Perché fa bene (anche alla salute) imparare le lingue straniere da piccoli

Perché fa bene (anche alla salute) imparare le lingue straniere da piccoli

Lo aveva capito già don Lorenzo Milani quarant’anni fa che è importante imparare le lingue straniere, ma — si sa — don Lorenzo non a caso è stato definito l’uomo del futuro. «Più lingue possibili» scriveva in “Lettera a una professoressa” «perché al mondo non ci siamo solo noi. Vorremmo — continuava — che tutti i poveri del mondo studiassero lingue per potersi intendere e organizzare fra loro.
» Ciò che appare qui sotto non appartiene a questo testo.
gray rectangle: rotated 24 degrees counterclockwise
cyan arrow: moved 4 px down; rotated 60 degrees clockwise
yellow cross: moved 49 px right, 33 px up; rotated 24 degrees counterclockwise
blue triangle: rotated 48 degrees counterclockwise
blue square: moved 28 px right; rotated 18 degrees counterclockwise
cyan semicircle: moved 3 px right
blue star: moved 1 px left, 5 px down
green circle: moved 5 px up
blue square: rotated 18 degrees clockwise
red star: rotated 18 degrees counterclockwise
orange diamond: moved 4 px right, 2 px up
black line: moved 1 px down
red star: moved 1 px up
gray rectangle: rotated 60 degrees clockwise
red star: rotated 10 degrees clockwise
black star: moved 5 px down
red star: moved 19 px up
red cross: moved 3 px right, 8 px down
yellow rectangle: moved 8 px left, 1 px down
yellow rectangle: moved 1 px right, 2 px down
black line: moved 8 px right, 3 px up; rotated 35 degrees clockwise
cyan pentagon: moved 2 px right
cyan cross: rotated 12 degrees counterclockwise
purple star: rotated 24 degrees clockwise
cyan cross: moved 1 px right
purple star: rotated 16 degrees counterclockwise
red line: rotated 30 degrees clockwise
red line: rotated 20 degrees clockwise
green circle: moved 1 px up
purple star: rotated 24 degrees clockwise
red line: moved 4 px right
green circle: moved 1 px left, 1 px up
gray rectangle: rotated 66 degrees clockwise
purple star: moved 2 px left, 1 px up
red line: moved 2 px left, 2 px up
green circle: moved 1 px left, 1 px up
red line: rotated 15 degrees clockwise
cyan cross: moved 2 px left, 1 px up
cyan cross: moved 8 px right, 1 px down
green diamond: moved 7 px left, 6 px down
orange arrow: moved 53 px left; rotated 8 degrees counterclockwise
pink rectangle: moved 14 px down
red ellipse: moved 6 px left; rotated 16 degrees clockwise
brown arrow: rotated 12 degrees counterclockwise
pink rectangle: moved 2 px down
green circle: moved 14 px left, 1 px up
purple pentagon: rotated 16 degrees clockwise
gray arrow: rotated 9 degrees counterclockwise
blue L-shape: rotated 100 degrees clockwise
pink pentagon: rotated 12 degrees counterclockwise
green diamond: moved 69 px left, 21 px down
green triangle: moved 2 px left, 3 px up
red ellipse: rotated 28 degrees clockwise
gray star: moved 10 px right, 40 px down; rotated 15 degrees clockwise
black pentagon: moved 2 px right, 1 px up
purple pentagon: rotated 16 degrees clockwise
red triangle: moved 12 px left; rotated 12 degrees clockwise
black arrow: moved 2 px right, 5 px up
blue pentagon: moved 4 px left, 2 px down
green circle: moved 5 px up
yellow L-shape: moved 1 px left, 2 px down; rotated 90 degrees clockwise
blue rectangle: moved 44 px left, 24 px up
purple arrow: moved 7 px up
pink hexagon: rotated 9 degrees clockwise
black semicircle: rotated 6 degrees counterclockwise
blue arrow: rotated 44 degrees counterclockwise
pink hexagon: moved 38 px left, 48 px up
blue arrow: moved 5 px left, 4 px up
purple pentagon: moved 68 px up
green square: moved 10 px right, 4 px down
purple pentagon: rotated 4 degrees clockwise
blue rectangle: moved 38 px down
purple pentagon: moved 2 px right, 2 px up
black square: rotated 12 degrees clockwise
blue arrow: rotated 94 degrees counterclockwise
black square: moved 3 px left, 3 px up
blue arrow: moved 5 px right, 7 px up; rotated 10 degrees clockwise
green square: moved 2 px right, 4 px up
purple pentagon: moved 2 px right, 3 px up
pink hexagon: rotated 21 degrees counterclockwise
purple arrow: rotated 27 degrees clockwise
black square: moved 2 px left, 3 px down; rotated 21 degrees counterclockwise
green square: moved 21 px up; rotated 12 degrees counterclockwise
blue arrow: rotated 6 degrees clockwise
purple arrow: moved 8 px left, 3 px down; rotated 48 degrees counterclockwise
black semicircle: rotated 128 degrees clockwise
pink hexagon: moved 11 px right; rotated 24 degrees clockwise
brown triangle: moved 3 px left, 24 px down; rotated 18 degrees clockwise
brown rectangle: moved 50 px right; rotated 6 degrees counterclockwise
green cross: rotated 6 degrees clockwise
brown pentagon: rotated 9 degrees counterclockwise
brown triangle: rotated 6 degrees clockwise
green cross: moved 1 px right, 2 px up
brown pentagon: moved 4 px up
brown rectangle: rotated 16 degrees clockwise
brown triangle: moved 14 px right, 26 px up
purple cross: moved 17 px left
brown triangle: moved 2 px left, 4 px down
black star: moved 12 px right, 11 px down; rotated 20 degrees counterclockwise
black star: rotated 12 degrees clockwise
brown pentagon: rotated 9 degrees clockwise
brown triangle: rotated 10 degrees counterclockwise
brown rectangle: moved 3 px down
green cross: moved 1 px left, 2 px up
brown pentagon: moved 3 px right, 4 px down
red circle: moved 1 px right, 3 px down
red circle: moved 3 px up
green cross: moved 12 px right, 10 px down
Così non ci sarebbero più oppressori, né patrie, né guerre». La lingua dunque come strumento di riscatto sociale, perché — sono sempre parole del priore di Barbiana — «è solo la lingua che fa eguali». E la prima arma in un Paese non necessariamente ostile ma sicuramente straniero è la lingua con la quale rivendicare i diritti fondamentali come lavoro, casa, istruzione, salute.

In ogni modo, sia per chi vi è costretto (gli immigrati) sia per chi vi è naturalmente portato (i nati da genitori che parlano lingue diverse) sia per chi lo sceglie consapevolmente (famiglie che decidono di iscrivere il proprio figlio a una scuola con una lingua d’insegnamento diversa da quella parlata in casa) si tratta sempre di una grande opportunità, e se ormai non ci sono più dubbi sul fatto che sapere più lingue ti apre la mente e ti rende più tollerante e adattabile ai cambiamenti, non è ancora scontata la consapevolezza dei benefici che comporta quando questo avviene nei primi anni di vita.

Ma perché medici, scienziati e pedagogisti hanno deciso di occuparsi delle seconde lingue nei primi anni di vita? Perché si tratta di situazioni che non sono più un’eccezione: in Italia almeno 1 bambino su 5 ha un genitore straniero e stiamo assistendo a una sempre più capillare e intensa diffusione di lingue e dialetti locali, senza contare che il bilinguismo è un tratto distintivo di molte regioni italiane, non solo di confine. Quello su cui i relatori indagheranno, prima di presentare alcune buone pratiche interessanti sia per le famiglie che per i servizi educativi, riguarda i vantaggi che un’educazione precoce al plurilinguismo apporta nei bambini, vantaggi che non sono solo linguistici: «Imparare più di una lingua fin dalla nascita in un ambiente stimolante — ci spiega Amanda Saksida della SISSA — può avere molti benefici a livello di sviluppo cognitivo, incluso un più veloce e migliore sviluppo di varie funzioni esecutive, oltre al fatto che potrebbero anche avere meno problemi nell’apprendimento di una terza o quarta lingua. Per questo motivo i bambini bilingui sono spesso considerati più “intelligenti” dei monolingui.

Infine, i benefici del bilinguismo si estendono anche alle età più avanzate: i bilingui potrebbero, infatti, essere più resistenti alla demenza e ad altri sintomi dell’Alzheimer». Tuttavia, sottolinea Saksida, tutto ciò avviene a condizione che ci sia una comunità accogliente, che supporta le diversità culturali e linguistiche anche attraverso un sostegno istituzionale e finanziario: in un ambiente ostile, infatti, i genitori potrebbero decidere di usare solo la lingua maggioritaria, quella dominante in quella società. «Un tempo» ci racconta Anduena Alushaj, ricercatrice del Centro per la Salute del Bambino «si tendeva a dimenticare la lingua madre, perché si temeva che inibisse l’apprendimento della seconda lingua, mentre in realtà la lingua madre aiuta ad apprendere la seconda lingua, ma è essenziale l’intensità d’esposizione, il coinvolgimento dei genitori, la continuità; è altresì importante che nessuna delle due lingue sia motivo d’esclusione per uno dei genitori e che la comunità favorisca l’acquisizione della così detta L2 attraverso iniziative che comunichino accoglienza e ospitalità come ad esempio le letture in biblioteca e la condivisione delle fiabe».

Perché una lingua cresce solo se si relaziona e si mette alla prova. Come un bambino.